Misleading conduct and estoppel
- Mr
Roberts did not suggest that Angas could succeed in relation to either of these
affirmative defences if it failed in the defence
based on the Insurance
Contracts Act. Both “defences” depend on what is said to have
been misleading conduct either as a result of a misrepresentation or
by silence
concerning the effect of cl 4(e) of the Deed of Release. However, on the
findings I have made no such misleading conduct
occurred. SBC made its position
clear in the 9 March 2010 letter.
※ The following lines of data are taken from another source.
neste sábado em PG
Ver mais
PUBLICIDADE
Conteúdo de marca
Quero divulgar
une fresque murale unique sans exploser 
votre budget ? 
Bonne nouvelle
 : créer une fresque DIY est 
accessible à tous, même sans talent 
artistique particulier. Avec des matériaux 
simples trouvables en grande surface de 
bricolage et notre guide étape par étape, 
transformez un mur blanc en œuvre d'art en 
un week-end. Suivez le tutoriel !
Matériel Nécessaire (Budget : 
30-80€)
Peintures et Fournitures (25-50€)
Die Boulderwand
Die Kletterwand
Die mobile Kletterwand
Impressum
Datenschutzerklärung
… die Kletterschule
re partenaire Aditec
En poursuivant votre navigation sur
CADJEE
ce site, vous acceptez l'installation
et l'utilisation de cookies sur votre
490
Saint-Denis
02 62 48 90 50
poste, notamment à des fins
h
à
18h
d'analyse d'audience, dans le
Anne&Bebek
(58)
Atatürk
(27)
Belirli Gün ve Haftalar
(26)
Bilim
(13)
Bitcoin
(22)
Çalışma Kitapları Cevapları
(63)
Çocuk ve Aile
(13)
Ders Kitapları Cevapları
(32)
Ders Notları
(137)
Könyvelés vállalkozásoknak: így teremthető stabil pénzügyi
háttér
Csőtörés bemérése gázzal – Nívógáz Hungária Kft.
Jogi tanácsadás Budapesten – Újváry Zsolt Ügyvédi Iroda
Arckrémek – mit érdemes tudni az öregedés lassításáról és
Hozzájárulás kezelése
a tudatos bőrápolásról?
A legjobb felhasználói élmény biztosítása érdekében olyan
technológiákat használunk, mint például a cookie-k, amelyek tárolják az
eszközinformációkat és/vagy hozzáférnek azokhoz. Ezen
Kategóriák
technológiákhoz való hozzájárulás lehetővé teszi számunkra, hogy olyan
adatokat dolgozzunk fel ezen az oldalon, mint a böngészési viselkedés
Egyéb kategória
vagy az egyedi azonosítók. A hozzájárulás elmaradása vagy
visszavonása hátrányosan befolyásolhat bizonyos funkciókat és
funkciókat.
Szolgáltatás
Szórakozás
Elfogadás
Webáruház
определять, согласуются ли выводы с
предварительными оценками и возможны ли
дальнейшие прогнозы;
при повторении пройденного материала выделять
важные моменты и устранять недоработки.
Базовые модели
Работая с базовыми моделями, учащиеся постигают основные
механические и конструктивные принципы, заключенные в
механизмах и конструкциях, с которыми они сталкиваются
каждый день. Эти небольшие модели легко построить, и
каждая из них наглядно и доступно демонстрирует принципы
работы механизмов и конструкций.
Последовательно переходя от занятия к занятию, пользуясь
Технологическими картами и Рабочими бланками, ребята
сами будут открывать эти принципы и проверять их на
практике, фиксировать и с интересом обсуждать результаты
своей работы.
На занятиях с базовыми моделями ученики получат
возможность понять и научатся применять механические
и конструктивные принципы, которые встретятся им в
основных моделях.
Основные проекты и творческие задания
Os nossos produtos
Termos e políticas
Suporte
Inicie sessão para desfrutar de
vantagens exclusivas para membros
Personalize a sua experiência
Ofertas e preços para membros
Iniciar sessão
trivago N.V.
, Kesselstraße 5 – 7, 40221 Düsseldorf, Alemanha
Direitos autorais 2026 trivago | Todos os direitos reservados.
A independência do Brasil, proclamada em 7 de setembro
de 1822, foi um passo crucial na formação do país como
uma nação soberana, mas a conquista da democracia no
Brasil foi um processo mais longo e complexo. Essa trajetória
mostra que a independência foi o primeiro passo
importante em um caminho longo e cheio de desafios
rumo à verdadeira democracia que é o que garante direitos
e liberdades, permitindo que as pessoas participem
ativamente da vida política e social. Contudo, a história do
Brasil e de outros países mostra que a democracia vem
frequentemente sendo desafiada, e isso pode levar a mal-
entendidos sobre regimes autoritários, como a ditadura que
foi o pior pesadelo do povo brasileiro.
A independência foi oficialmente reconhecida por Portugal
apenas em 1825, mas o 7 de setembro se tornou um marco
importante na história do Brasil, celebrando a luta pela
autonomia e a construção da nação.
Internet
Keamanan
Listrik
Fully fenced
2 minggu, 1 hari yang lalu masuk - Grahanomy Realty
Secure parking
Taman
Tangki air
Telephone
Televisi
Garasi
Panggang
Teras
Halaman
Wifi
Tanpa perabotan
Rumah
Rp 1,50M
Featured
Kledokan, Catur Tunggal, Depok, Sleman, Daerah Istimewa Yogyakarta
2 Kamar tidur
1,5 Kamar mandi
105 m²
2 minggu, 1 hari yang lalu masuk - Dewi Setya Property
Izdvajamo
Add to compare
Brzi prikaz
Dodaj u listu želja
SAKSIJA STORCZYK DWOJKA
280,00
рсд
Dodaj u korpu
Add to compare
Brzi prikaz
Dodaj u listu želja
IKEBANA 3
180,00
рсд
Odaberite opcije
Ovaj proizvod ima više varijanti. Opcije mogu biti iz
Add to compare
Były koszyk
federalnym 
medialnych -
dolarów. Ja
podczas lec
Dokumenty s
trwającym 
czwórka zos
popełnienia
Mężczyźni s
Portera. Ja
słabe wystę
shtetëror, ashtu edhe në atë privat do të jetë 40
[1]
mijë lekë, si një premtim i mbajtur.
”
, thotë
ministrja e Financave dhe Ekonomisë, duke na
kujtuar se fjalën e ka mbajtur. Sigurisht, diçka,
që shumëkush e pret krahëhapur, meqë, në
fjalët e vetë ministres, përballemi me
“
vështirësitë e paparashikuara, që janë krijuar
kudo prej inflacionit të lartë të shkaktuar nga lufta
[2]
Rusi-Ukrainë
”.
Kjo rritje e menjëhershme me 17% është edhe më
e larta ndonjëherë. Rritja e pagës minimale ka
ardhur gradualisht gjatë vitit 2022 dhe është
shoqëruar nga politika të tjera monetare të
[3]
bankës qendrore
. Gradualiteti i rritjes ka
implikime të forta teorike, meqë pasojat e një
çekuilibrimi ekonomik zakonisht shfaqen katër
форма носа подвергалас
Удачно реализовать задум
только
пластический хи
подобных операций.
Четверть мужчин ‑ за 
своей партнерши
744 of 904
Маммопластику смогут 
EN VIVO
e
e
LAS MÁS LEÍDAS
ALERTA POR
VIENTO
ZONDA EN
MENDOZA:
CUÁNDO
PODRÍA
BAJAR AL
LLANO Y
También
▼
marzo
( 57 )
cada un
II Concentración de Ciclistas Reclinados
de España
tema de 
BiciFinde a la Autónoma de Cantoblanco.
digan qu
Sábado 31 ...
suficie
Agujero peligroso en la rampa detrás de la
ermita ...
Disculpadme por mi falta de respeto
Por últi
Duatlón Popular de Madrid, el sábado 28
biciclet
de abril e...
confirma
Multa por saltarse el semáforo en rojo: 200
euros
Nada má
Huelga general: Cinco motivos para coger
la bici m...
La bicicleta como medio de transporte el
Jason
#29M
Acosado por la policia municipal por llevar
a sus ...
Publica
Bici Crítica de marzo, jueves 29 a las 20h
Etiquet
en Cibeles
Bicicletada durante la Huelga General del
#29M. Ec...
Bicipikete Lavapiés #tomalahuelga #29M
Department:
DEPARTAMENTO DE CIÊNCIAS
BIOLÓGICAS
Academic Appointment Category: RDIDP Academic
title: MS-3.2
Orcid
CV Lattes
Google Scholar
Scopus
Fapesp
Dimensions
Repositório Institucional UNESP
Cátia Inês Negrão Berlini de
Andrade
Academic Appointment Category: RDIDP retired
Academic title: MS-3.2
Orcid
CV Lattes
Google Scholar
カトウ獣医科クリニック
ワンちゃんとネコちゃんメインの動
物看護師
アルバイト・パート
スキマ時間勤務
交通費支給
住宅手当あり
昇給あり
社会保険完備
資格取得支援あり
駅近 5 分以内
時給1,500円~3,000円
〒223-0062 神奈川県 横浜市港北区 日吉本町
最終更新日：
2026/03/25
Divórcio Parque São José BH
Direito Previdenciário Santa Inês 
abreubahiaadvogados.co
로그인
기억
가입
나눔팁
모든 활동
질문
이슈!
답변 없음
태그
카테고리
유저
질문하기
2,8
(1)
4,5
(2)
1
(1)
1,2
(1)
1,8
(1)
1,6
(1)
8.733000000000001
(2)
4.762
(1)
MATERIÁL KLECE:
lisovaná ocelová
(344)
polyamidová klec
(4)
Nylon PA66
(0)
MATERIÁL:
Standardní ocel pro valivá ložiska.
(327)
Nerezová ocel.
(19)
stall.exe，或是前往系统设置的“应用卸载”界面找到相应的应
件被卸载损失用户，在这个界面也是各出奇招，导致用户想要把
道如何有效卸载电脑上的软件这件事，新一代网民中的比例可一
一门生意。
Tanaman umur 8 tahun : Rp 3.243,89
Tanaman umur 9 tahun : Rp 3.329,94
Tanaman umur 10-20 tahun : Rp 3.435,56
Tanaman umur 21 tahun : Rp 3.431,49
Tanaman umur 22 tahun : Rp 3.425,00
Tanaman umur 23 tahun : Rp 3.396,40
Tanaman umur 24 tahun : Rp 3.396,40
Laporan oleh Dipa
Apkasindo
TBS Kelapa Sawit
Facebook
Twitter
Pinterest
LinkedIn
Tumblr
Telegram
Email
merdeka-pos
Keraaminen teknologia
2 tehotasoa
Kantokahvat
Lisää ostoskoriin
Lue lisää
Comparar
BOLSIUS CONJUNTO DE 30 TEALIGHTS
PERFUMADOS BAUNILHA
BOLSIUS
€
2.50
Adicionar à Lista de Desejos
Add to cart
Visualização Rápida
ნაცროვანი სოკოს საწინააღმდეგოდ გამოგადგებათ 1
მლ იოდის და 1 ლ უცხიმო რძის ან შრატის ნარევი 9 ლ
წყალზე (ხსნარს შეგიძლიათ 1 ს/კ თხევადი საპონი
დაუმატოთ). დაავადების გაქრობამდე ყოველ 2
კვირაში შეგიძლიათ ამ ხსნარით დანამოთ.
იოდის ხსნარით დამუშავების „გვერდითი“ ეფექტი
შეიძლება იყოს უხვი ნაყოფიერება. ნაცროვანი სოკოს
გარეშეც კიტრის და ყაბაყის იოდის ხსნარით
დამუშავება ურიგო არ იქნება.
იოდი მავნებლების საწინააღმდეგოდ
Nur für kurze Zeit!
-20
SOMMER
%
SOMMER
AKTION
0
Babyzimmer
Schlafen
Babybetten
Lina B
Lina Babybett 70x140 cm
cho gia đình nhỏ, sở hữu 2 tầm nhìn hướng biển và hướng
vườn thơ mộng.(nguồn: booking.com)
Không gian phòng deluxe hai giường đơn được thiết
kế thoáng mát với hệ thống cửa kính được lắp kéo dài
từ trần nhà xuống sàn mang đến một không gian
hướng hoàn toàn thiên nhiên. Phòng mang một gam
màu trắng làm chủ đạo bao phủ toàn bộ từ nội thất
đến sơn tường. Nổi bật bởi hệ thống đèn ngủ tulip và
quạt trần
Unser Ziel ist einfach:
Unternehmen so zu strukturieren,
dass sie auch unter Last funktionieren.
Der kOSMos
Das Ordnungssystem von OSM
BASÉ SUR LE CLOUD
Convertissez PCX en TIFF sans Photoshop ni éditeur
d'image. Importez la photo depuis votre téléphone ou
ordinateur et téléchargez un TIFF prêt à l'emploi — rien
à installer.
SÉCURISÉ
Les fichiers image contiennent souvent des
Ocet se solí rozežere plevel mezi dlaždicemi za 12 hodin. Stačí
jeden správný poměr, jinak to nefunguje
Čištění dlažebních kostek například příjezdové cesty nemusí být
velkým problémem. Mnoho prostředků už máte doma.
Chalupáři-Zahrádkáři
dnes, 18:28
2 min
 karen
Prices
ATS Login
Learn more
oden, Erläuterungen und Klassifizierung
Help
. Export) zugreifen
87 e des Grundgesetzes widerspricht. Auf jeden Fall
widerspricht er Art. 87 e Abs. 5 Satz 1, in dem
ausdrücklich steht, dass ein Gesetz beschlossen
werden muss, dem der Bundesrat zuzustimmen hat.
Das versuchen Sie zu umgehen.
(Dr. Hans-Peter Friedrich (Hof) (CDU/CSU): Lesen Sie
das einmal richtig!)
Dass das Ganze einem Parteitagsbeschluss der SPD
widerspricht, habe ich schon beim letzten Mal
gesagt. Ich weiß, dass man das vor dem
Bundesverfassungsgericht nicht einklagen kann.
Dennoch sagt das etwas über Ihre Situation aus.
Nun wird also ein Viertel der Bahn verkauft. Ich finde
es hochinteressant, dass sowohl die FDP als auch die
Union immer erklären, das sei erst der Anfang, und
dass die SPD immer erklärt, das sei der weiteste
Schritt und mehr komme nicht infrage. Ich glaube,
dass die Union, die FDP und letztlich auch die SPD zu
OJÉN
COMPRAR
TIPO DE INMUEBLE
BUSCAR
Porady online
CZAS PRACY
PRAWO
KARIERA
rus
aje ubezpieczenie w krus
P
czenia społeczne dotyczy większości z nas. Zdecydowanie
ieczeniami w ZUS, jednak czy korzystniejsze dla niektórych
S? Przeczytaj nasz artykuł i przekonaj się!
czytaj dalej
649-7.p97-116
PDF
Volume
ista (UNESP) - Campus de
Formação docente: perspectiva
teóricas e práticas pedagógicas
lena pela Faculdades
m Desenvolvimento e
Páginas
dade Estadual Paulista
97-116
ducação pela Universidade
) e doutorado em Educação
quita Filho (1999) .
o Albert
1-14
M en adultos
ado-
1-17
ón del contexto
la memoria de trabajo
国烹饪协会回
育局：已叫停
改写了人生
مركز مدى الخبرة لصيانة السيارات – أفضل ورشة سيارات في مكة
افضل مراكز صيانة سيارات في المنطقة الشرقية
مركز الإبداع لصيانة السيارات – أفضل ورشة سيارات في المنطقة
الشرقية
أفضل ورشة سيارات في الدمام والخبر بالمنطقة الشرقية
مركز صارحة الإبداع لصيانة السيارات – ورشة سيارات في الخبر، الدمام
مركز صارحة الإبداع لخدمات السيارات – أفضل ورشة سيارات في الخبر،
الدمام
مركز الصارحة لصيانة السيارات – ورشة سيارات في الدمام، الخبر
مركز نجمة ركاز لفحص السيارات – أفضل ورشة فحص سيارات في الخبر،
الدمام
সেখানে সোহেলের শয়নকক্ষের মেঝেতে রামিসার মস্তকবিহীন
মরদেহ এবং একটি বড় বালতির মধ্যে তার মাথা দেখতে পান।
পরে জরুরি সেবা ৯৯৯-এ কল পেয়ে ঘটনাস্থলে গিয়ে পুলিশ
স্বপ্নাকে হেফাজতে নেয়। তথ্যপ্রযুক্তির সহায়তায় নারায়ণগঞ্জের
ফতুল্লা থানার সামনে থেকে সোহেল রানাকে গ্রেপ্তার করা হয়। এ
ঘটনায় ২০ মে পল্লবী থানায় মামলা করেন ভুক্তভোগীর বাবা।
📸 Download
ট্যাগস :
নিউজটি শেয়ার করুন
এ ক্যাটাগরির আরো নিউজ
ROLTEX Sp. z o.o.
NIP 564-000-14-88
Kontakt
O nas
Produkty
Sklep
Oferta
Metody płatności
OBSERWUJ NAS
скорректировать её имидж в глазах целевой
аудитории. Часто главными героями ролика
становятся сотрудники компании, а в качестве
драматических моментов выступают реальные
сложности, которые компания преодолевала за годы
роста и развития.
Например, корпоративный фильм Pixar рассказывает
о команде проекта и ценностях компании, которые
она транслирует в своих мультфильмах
Clause 4(e) was consistent with its position.
There was no misleading
conduct that could ground a claim under the statutory
provisions or form the basis of an estoppel.
Orders
- SBC
is entitled to judgment for the balance of the amount owing to it. There is a
question concerning the precise calculation of that
amount. Consequently, the
only order I make at present in relation to SBC’s claim is that the
parties should bring in short
minutes of order to give effect to this judgment.
If the parties cannot agree on the amount owing to SBC, the matter should be
relisted
by contacting my Associate to deal with any outstanding issues.
- The
cross-claim filed by Angas on 23 October 2014 should be dismissed.
- Angas
should pay SBC’s costs of the proceedings.